%%

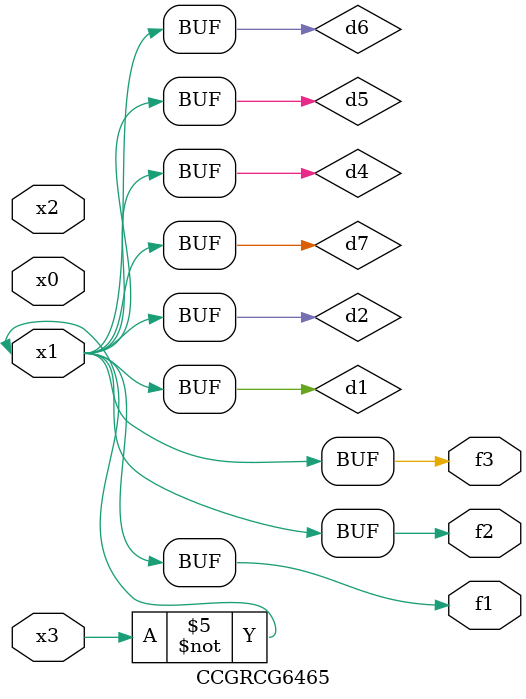
<source format=v>
module CCGRCG6465(
	input x0, x1, x2, x3,
	output f1, f2, f3
);

	wire d1, d2, d3, d4, d5, d6, d7;

	not (d1, x3);
	buf (d2, x1);
	xnor (d3, d1, d2);
	nor (d4, d1);
	buf (d5, d1, d2);
	buf (d6, d4, d5);
	nand (d7, d4);
	assign f1 = d6;
	assign f2 = d7;
	assign f3 = d6;
endmodule

</source>
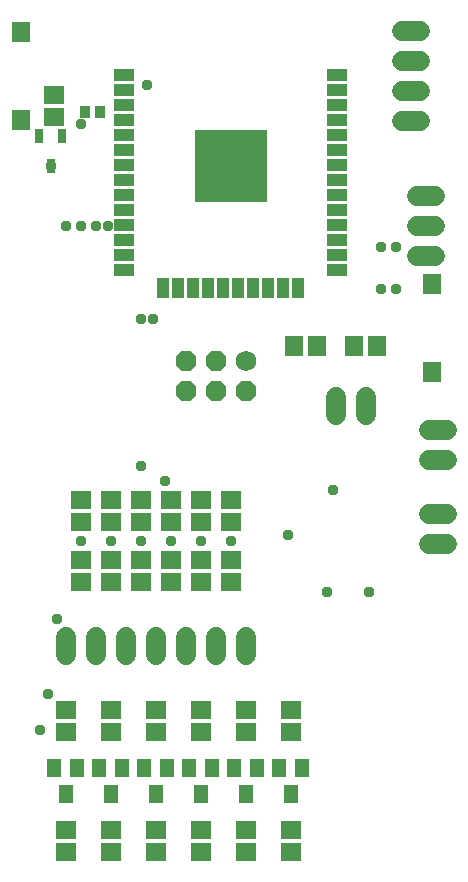
<source format=gts>
G75*
%MOIN*%
%OFA0B0*%
%FSLAX25Y25*%
%IPPOS*%
%LPD*%
%AMOC8*
5,1,8,0,0,1.08239X$1,22.5*
%
%ADD10R,0.06706X0.04343*%
%ADD11R,0.04343X0.06706*%
%ADD12R,0.24422X0.24422*%
%ADD13R,0.06312X0.07099*%
%ADD14R,0.06706X0.05918*%
%ADD15C,0.06800*%
%ADD16C,0.06800*%
%ADD17OC8,0.06800*%
%ADD18C,0.06737*%
%ADD19R,0.07099X0.05918*%
%ADD20R,0.02769X0.04737*%
%ADD21R,0.05918X0.07099*%
%ADD22R,0.04737X0.06312*%
%ADD23R,0.03556X0.04343*%
%ADD24C,0.03778*%
D10*
X0049201Y0245248D03*
X0049201Y0250248D03*
X0049201Y0255248D03*
X0049201Y0260248D03*
X0049201Y0265248D03*
X0049201Y0270248D03*
X0049201Y0275248D03*
X0049201Y0280248D03*
X0049201Y0285248D03*
X0049201Y0290248D03*
X0049201Y0295248D03*
X0049201Y0300248D03*
X0049201Y0305248D03*
X0049201Y0310248D03*
X0120067Y0310248D03*
X0120067Y0305248D03*
X0120067Y0300248D03*
X0120067Y0295248D03*
X0120067Y0290248D03*
X0120067Y0285248D03*
X0120067Y0280248D03*
X0120067Y0275248D03*
X0120067Y0270248D03*
X0120067Y0265248D03*
X0120067Y0260248D03*
X0120067Y0255248D03*
X0120067Y0250248D03*
X0120067Y0245248D03*
D11*
X0107134Y0239382D03*
X0102134Y0239382D03*
X0097134Y0239382D03*
X0092134Y0239382D03*
X0087134Y0239382D03*
X0082134Y0239382D03*
X0077134Y0239382D03*
X0072134Y0239382D03*
X0067134Y0239382D03*
X0062134Y0239382D03*
D12*
X0084634Y0279933D03*
D13*
X0151634Y0240697D03*
X0151634Y0211169D03*
X0014634Y0295169D03*
X0014634Y0324697D03*
D14*
X0025634Y0303673D03*
X0025634Y0296193D03*
D15*
X0029634Y0122933D02*
X0029634Y0116933D01*
X0039634Y0116933D02*
X0039634Y0122933D01*
X0049634Y0122933D02*
X0049634Y0116933D01*
X0059634Y0116933D02*
X0059634Y0122933D01*
X0069634Y0122933D02*
X0069634Y0116933D01*
X0079634Y0116933D02*
X0079634Y0122933D01*
X0089634Y0122933D02*
X0089634Y0116933D01*
X0146634Y0249933D02*
X0152634Y0249933D01*
X0152634Y0259933D02*
X0146634Y0259933D01*
X0146634Y0269933D02*
X0152634Y0269933D01*
X0147634Y0294933D02*
X0141634Y0294933D01*
X0141634Y0304933D02*
X0147634Y0304933D01*
X0147634Y0314933D02*
X0141634Y0314933D01*
X0141634Y0324933D02*
X0147634Y0324933D01*
D16*
X0089634Y0214933D03*
D17*
X0089634Y0204933D03*
X0079634Y0204933D03*
X0079634Y0214933D03*
X0069634Y0214933D03*
X0069634Y0204933D03*
D18*
X0119634Y0202902D02*
X0119634Y0196965D01*
X0129634Y0196965D02*
X0129634Y0202902D01*
X0150666Y0191933D02*
X0156603Y0191933D01*
X0156603Y0181933D02*
X0150666Y0181933D01*
X0150666Y0163933D02*
X0156603Y0163933D01*
X0156603Y0153933D02*
X0150666Y0153933D01*
D19*
X0029634Y0051193D03*
X0029634Y0058673D03*
X0044634Y0058673D03*
X0044634Y0051193D03*
X0059634Y0051193D03*
X0059634Y0058673D03*
X0074634Y0058673D03*
X0074634Y0051193D03*
X0089634Y0051193D03*
X0089634Y0058673D03*
X0104634Y0058673D03*
X0104634Y0051193D03*
X0104634Y0091193D03*
X0104634Y0098673D03*
X0089634Y0098673D03*
X0089634Y0091193D03*
X0074634Y0091193D03*
X0074634Y0098673D03*
X0059634Y0098673D03*
X0059634Y0091193D03*
X0044634Y0091193D03*
X0044634Y0098673D03*
X0029634Y0098673D03*
X0029634Y0091193D03*
X0034634Y0141193D03*
X0034634Y0148673D03*
X0034634Y0161193D03*
X0034634Y0168673D03*
X0044634Y0168673D03*
X0044634Y0161193D03*
X0044634Y0148673D03*
X0044634Y0141193D03*
X0054634Y0141193D03*
X0054634Y0148673D03*
X0064634Y0148673D03*
X0064634Y0141193D03*
X0074634Y0141193D03*
X0074634Y0148673D03*
X0074634Y0161193D03*
X0074634Y0168673D03*
X0064634Y0168673D03*
X0064634Y0161193D03*
X0054634Y0161193D03*
X0054634Y0168673D03*
X0084634Y0168673D03*
X0084634Y0161193D03*
X0084634Y0148673D03*
X0084634Y0141193D03*
D20*
X0024634Y0280012D03*
X0020894Y0289854D03*
X0028374Y0289854D03*
D21*
X0105894Y0219933D03*
X0113374Y0219933D03*
X0125894Y0219933D03*
X0133374Y0219933D03*
D22*
X0108374Y0079264D03*
X0100894Y0079264D03*
X0104634Y0070602D03*
X0093374Y0079264D03*
X0089634Y0070602D03*
X0085894Y0079264D03*
X0078374Y0079264D03*
X0074634Y0070602D03*
X0070894Y0079264D03*
X0063374Y0079264D03*
X0059634Y0070602D03*
X0055894Y0079264D03*
X0048374Y0079264D03*
X0044634Y0070602D03*
X0040894Y0079264D03*
X0033374Y0079264D03*
X0025894Y0079264D03*
X0029634Y0070602D03*
D23*
X0036075Y0297933D03*
X0041193Y0297933D03*
D24*
X0034634Y0293933D03*
X0024634Y0280012D03*
X0029634Y0259933D03*
X0034634Y0259933D03*
X0039634Y0259933D03*
X0043634Y0259933D03*
X0049201Y0260248D03*
X0049201Y0265248D03*
X0054634Y0228933D03*
X0058634Y0228933D03*
X0054634Y0179933D03*
X0062634Y0174933D03*
X0064634Y0154933D03*
X0054634Y0154933D03*
X0044634Y0154933D03*
X0034634Y0154933D03*
X0026634Y0128933D03*
X0023634Y0103933D03*
X0021023Y0091933D03*
X0029634Y0070602D03*
X0044634Y0070544D03*
X0059634Y0070602D03*
X0074634Y0070602D03*
X0089634Y0070602D03*
X0116634Y0137933D03*
X0103634Y0156933D03*
X0118634Y0171933D03*
X0130634Y0137933D03*
X0084634Y0154933D03*
X0074634Y0154933D03*
X0134634Y0238933D03*
X0139634Y0238933D03*
X0139634Y0252933D03*
X0134634Y0252933D03*
X0056634Y0306933D03*
M02*

</source>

%%

All that is needed is the data above, repeated exactly, without the pictures.

<source format=v>
module CCGRCG6465(
	input x0, x1, x2, x3,
	output f1, f2, f3
);

	wire d1, d2, d3, d4, d5, d6, d7;

	not (d1, x3);
	buf (d2, x1);
	xnor (d3, d1, d2);
	nor (d4, d1);
	buf (d5, d1, d2);
	buf (d6, d4, d5);
	nand (d7, d4);
	assign f1 = d6;
	assign f2 = d7;
	assign f3 = d6;
endmodule

</source>
<source format=gts>
G75*
%MOIN*%
%OFA0B0*%
%FSLAX25Y25*%
%IPPOS*%
%LPD*%
%AMOC8*
5,1,8,0,0,1.08239X$1,22.5*
%
%ADD10R,0.06706X0.04343*%
%ADD11R,0.04343X0.06706*%
%ADD12R,0.24422X0.24422*%
%ADD13R,0.06312X0.07099*%
%ADD14R,0.06706X0.05918*%
%ADD15C,0.06800*%
%ADD16C,0.06800*%
%ADD17OC8,0.06800*%
%ADD18C,0.06737*%
%ADD19R,0.07099X0.05918*%
%ADD20R,0.02769X0.04737*%
%ADD21R,0.05918X0.07099*%
%ADD22R,0.04737X0.06312*%
%ADD23R,0.03556X0.04343*%
%ADD24C,0.03778*%
D10*
X0049201Y0245248D03*
X0049201Y0250248D03*
X0049201Y0255248D03*
X0049201Y0260248D03*
X0049201Y0265248D03*
X0049201Y0270248D03*
X0049201Y0275248D03*
X0049201Y0280248D03*
X0049201Y0285248D03*
X0049201Y0290248D03*
X0049201Y0295248D03*
X0049201Y0300248D03*
X0049201Y0305248D03*
X0049201Y0310248D03*
X0120067Y0310248D03*
X0120067Y0305248D03*
X0120067Y0300248D03*
X0120067Y0295248D03*
X0120067Y0290248D03*
X0120067Y0285248D03*
X0120067Y0280248D03*
X0120067Y0275248D03*
X0120067Y0270248D03*
X0120067Y0265248D03*
X0120067Y0260248D03*
X0120067Y0255248D03*
X0120067Y0250248D03*
X0120067Y0245248D03*
D11*
X0107134Y0239382D03*
X0102134Y0239382D03*
X0097134Y0239382D03*
X0092134Y0239382D03*
X0087134Y0239382D03*
X0082134Y0239382D03*
X0077134Y0239382D03*
X0072134Y0239382D03*
X0067134Y0239382D03*
X0062134Y0239382D03*
D12*
X0084634Y0279933D03*
D13*
X0151634Y0240697D03*
X0151634Y0211169D03*
X0014634Y0295169D03*
X0014634Y0324697D03*
D14*
X0025634Y0303673D03*
X0025634Y0296193D03*
D15*
X0029634Y0122933D02*
X0029634Y0116933D01*
X0039634Y0116933D02*
X0039634Y0122933D01*
X0049634Y0122933D02*
X0049634Y0116933D01*
X0059634Y0116933D02*
X0059634Y0122933D01*
X0069634Y0122933D02*
X0069634Y0116933D01*
X0079634Y0116933D02*
X0079634Y0122933D01*
X0089634Y0122933D02*
X0089634Y0116933D01*
X0146634Y0249933D02*
X0152634Y0249933D01*
X0152634Y0259933D02*
X0146634Y0259933D01*
X0146634Y0269933D02*
X0152634Y0269933D01*
X0147634Y0294933D02*
X0141634Y0294933D01*
X0141634Y0304933D02*
X0147634Y0304933D01*
X0147634Y0314933D02*
X0141634Y0314933D01*
X0141634Y0324933D02*
X0147634Y0324933D01*
D16*
X0089634Y0214933D03*
D17*
X0089634Y0204933D03*
X0079634Y0204933D03*
X0079634Y0214933D03*
X0069634Y0214933D03*
X0069634Y0204933D03*
D18*
X0119634Y0202902D02*
X0119634Y0196965D01*
X0129634Y0196965D02*
X0129634Y0202902D01*
X0150666Y0191933D02*
X0156603Y0191933D01*
X0156603Y0181933D02*
X0150666Y0181933D01*
X0150666Y0163933D02*
X0156603Y0163933D01*
X0156603Y0153933D02*
X0150666Y0153933D01*
D19*
X0029634Y0051193D03*
X0029634Y0058673D03*
X0044634Y0058673D03*
X0044634Y0051193D03*
X0059634Y0051193D03*
X0059634Y0058673D03*
X0074634Y0058673D03*
X0074634Y0051193D03*
X0089634Y0051193D03*
X0089634Y0058673D03*
X0104634Y0058673D03*
X0104634Y0051193D03*
X0104634Y0091193D03*
X0104634Y0098673D03*
X0089634Y0098673D03*
X0089634Y0091193D03*
X0074634Y0091193D03*
X0074634Y0098673D03*
X0059634Y0098673D03*
X0059634Y0091193D03*
X0044634Y0091193D03*
X0044634Y0098673D03*
X0029634Y0098673D03*
X0029634Y0091193D03*
X0034634Y0141193D03*
X0034634Y0148673D03*
X0034634Y0161193D03*
X0034634Y0168673D03*
X0044634Y0168673D03*
X0044634Y0161193D03*
X0044634Y0148673D03*
X0044634Y0141193D03*
X0054634Y0141193D03*
X0054634Y0148673D03*
X0064634Y0148673D03*
X0064634Y0141193D03*
X0074634Y0141193D03*
X0074634Y0148673D03*
X0074634Y0161193D03*
X0074634Y0168673D03*
X0064634Y0168673D03*
X0064634Y0161193D03*
X0054634Y0161193D03*
X0054634Y0168673D03*
X0084634Y0168673D03*
X0084634Y0161193D03*
X0084634Y0148673D03*
X0084634Y0141193D03*
D20*
X0024634Y0280012D03*
X0020894Y0289854D03*
X0028374Y0289854D03*
D21*
X0105894Y0219933D03*
X0113374Y0219933D03*
X0125894Y0219933D03*
X0133374Y0219933D03*
D22*
X0108374Y0079264D03*
X0100894Y0079264D03*
X0104634Y0070602D03*
X0093374Y0079264D03*
X0089634Y0070602D03*
X0085894Y0079264D03*
X0078374Y0079264D03*
X0074634Y0070602D03*
X0070894Y0079264D03*
X0063374Y0079264D03*
X0059634Y0070602D03*
X0055894Y0079264D03*
X0048374Y0079264D03*
X0044634Y0070602D03*
X0040894Y0079264D03*
X0033374Y0079264D03*
X0025894Y0079264D03*
X0029634Y0070602D03*
D23*
X0036075Y0297933D03*
X0041193Y0297933D03*
D24*
X0034634Y0293933D03*
X0024634Y0280012D03*
X0029634Y0259933D03*
X0034634Y0259933D03*
X0039634Y0259933D03*
X0043634Y0259933D03*
X0049201Y0260248D03*
X0049201Y0265248D03*
X0054634Y0228933D03*
X0058634Y0228933D03*
X0054634Y0179933D03*
X0062634Y0174933D03*
X0064634Y0154933D03*
X0054634Y0154933D03*
X0044634Y0154933D03*
X0034634Y0154933D03*
X0026634Y0128933D03*
X0023634Y0103933D03*
X0021023Y0091933D03*
X0029634Y0070602D03*
X0044634Y0070544D03*
X0059634Y0070602D03*
X0074634Y0070602D03*
X0089634Y0070602D03*
X0116634Y0137933D03*
X0103634Y0156933D03*
X0118634Y0171933D03*
X0130634Y0137933D03*
X0084634Y0154933D03*
X0074634Y0154933D03*
X0134634Y0238933D03*
X0139634Y0238933D03*
X0139634Y0252933D03*
X0134634Y0252933D03*
X0056634Y0306933D03*
M02*

</source>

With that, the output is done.